**GOAL OF THE EXERCISE**
Indicate how many lines in the listing below contain the word "using". No other output is permitted.

**SOURCE INFORMATION**

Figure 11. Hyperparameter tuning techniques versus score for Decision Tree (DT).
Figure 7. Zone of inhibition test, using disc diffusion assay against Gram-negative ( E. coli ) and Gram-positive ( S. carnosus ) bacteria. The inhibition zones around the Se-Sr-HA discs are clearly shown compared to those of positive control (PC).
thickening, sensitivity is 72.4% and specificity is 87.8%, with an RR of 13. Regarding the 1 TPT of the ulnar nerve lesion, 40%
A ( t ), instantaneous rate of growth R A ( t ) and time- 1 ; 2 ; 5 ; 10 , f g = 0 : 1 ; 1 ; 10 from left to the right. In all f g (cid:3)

--

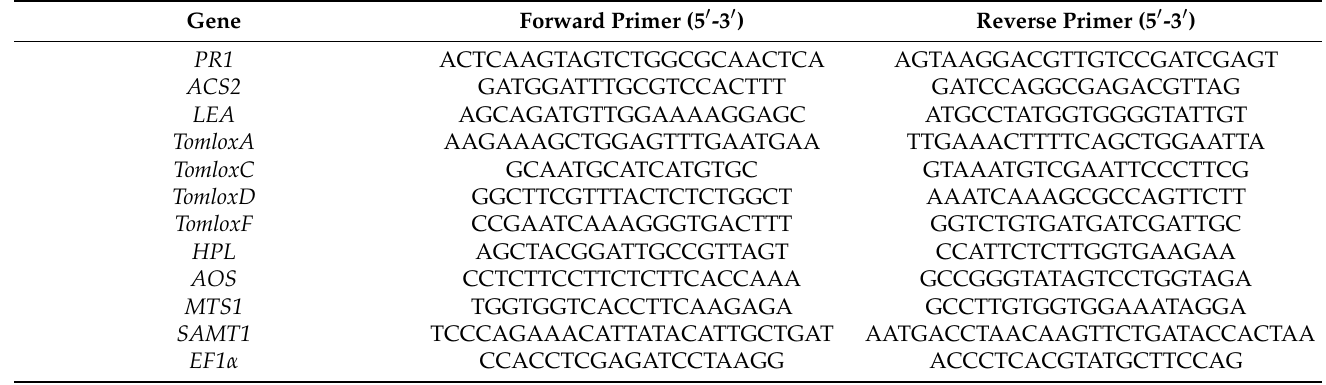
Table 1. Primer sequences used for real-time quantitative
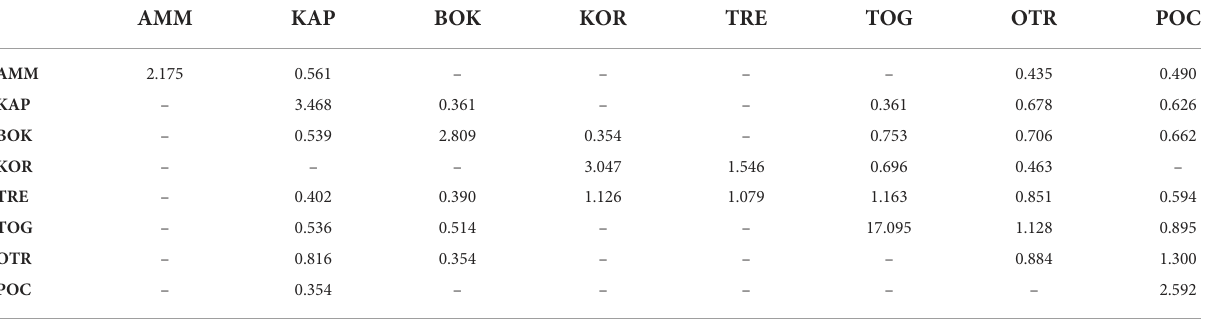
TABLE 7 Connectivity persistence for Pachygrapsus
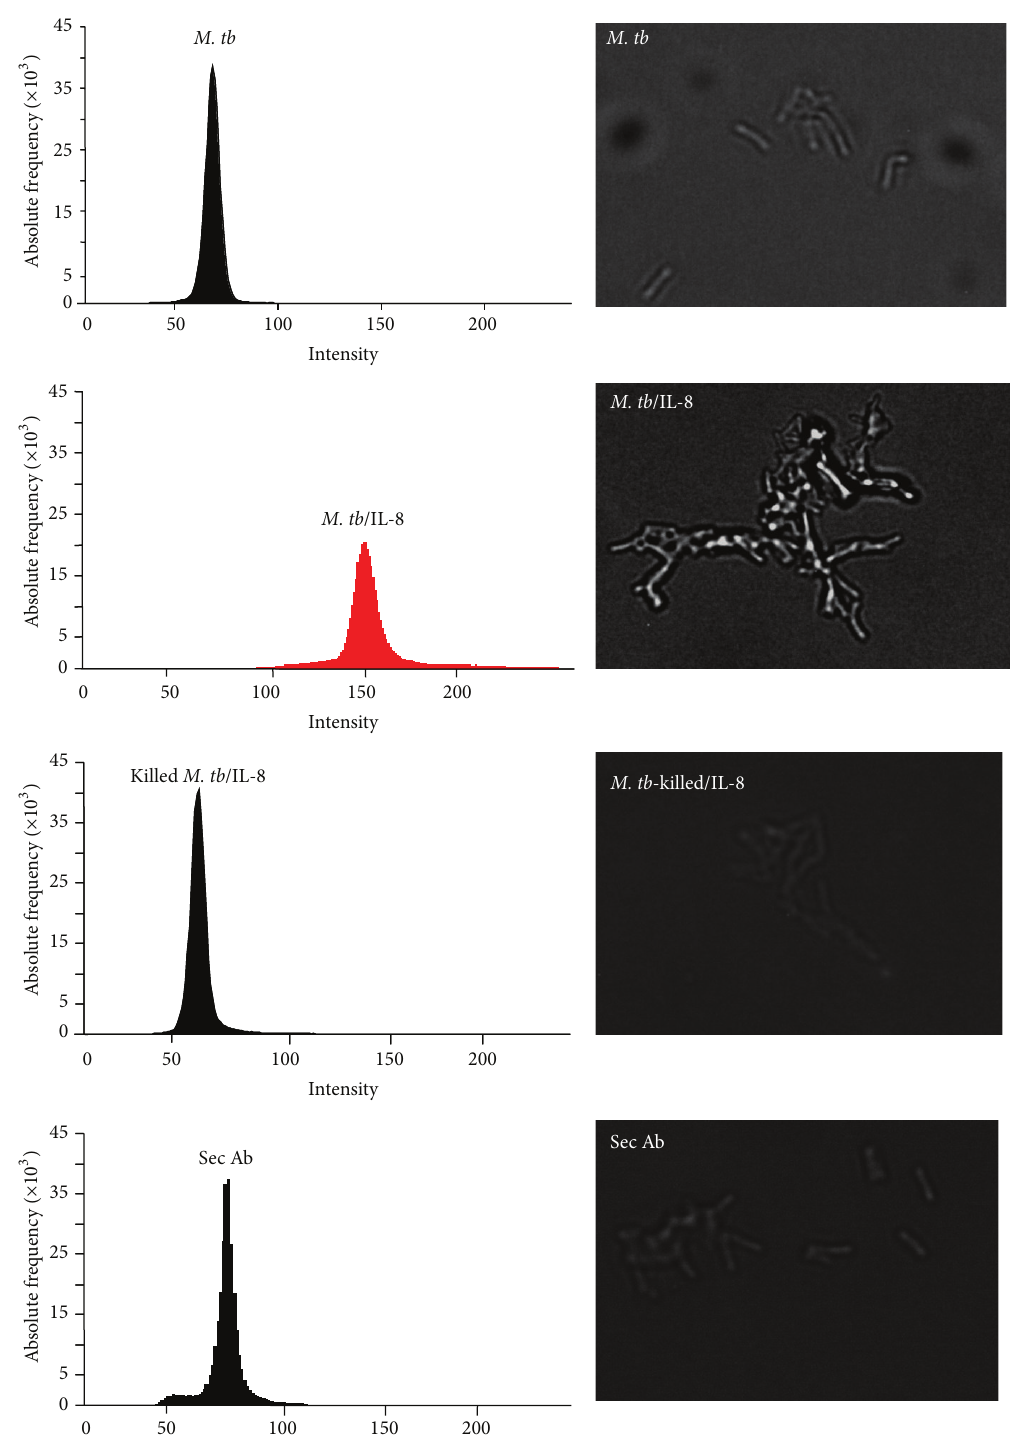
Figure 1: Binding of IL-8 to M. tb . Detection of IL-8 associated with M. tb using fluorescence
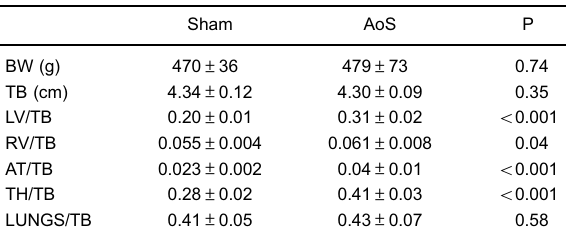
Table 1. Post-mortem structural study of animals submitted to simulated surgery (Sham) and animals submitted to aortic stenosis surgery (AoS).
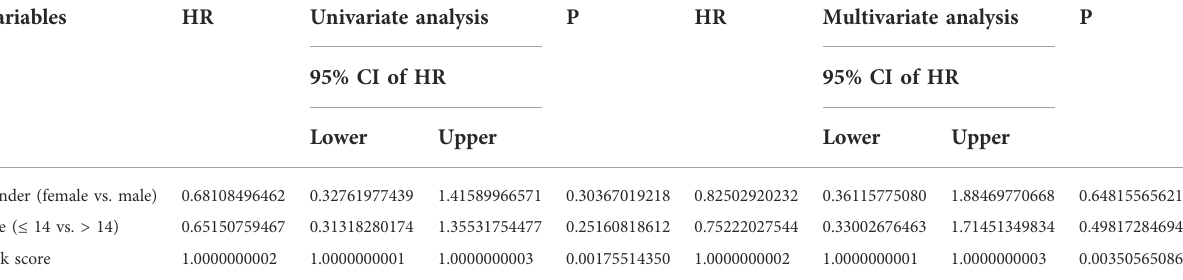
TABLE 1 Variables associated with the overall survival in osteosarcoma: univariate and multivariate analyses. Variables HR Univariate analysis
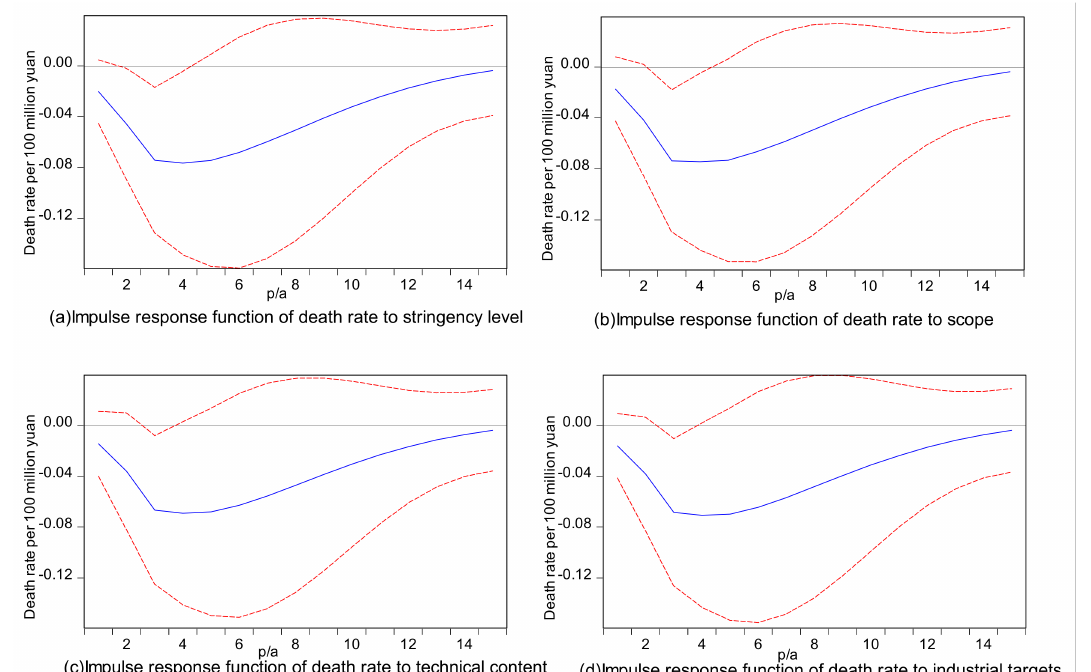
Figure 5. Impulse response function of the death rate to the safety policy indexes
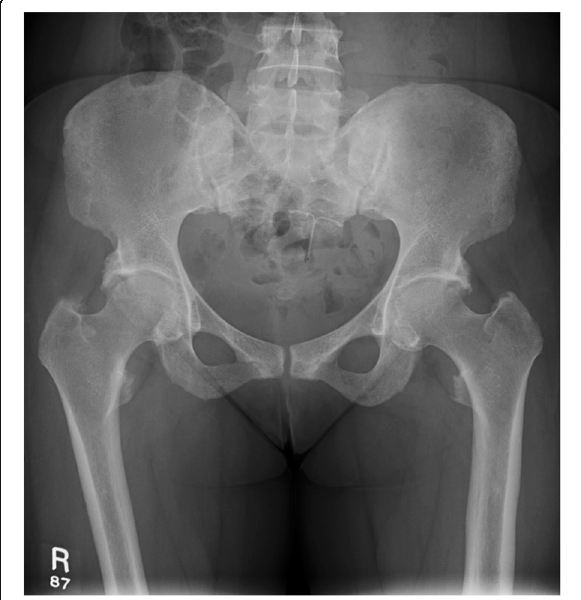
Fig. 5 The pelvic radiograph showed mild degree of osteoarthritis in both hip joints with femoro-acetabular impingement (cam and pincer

**WORKED SOLUTION**
2